A. Phosphorylation of β-catenin in presence of Akt inhibitor. E4+ECs, serum-starved for 24 h, were pre-treated or not with LY 294002 (10μM). Phosphorylation of β-catenin Ser675 and Ser552 and of Akt at Ser473 were analyzed by western blot. While LY 294002 was able to inhibit the phosphorylation of Akt, it was only able to reduce the phosphorylation of β-catenin Ser552 but not Ser675. B. Rac1 activation. E4+ECs, serum-starved for 24 h, were treated with OCC-MPs for 15 or 30 minutes. Western blot analysis revealed an increase of Rac1 after incubation with OCC-MPs. C. Phosphorylation of β-catenin in the presence of Rac1 inhibitor. E4+ECs, serum-starved for 24 h, were pre-treated or not with NSC23766 (10μM). Phosphorylation of β-catenin Ser675 and Ser552 were analyzed by western blot. NSC23766 was able to reduce the phosphorylation of β-catenin at Ser552 and at Ser675. D. Phosphorylation of β-catenin in the presence of PAK1 blocking antibody. E4+ECs, serum-starved for 24 h, were pre-treated or not with a blocking antibody for PAK1. Phosphorylation of β-catenin Ser675 and Ser552 were analyzed by western blot. The inhibition of PAK1 reduced the phosphorylation of β-catenin Ser552 and Ser675. E. OCC-MPs uptake by E4+ECs in presence of inhibitor. MPs from APOCC or Skov3 were extracted from 80% confluent cells and labelled with Alexa Fluor 594 conjugated-wheat germ agglutinin (WGA). MPs uptake by eGFP-E4+ECs was quantified by flow cytometry in absence (purple and green plot) or presence of LY294002 or NSC23766 (orange plot). The inhibitors of AKT and Rac1 were not able to modify OCC-MPs uptake by E4+ECs. F. β-catenin localization. E4+ECs pre-treated or not with LY294002 and NSC23766, were treated for 1h with the MPs extracted from Skov3, APOCC. Staining for β-catenin was performed and localization of β-catenin was studied by confocal microscopy. When E4+ECs were pre-treated with LY294002 and NSC23766, β-catenin was not translocated to the nucleus but accumulated in the cytoplasm. Scale bar: 10 μm.

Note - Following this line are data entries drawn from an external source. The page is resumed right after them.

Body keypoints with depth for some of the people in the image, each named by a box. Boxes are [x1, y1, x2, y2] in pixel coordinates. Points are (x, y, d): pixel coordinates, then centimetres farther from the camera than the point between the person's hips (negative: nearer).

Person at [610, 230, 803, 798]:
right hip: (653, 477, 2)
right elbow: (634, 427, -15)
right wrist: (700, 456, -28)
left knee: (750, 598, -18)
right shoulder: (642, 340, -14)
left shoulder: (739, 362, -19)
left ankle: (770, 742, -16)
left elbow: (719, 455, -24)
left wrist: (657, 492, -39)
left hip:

Figure 6. Schematic representation of the interaction between OCC-MPs and ECs

1. In absence of OCC-MPs, integrins, αV and β3 subunits present on the EC membrane, remain inactivated 2. OCC-MPs interact with integrins through lactadherin, expressed by EC, and phosptidylserine (PS) present on OCC-MPs surface. 3. Internalization of OCC-MP into the EC creates 2 different activations, (i) Extracellularly, metallprotinase matrix of the OCC-MP destructs VE-Cadherin in the adherent junction and leads to the translocalization of β-catenin from the membrane to the cytoplasm. (ii) Intracellularly, OCC-MP activates Rac1, which induces polymerization of the stress fibers and the further phosphorylation of β-catenin 4. Free β-catenin accumulates in the cytoplasm 5. β-catenin is phosphorylated by PAK1/Rac1 pathway on 2 phosphorylation sites Ser552-Ser675 and by Akt on the phosphorylation site Ser552. 6. The phosphorylated β-catenin is translocated to the nucleus where it interacts with the transcription factors TCF/LEF1. 7. The interaction with TCF/LEF1 leads to the up-regulation of Wnt/β-catenin target genes and the mesenchymal markers. This activation promotes proliferation, migration and tube formation. In the off state of Wnt/β-catenin pathway, the destruction complex (APC, Axin, GSK3 and CK1) in the cytoplasm binds and phosphorylates β-catenin at 2 phosphorylation sites Ser33-37 and T41-S45. β-catenin is then ubiquinated and degraded by proteasomes.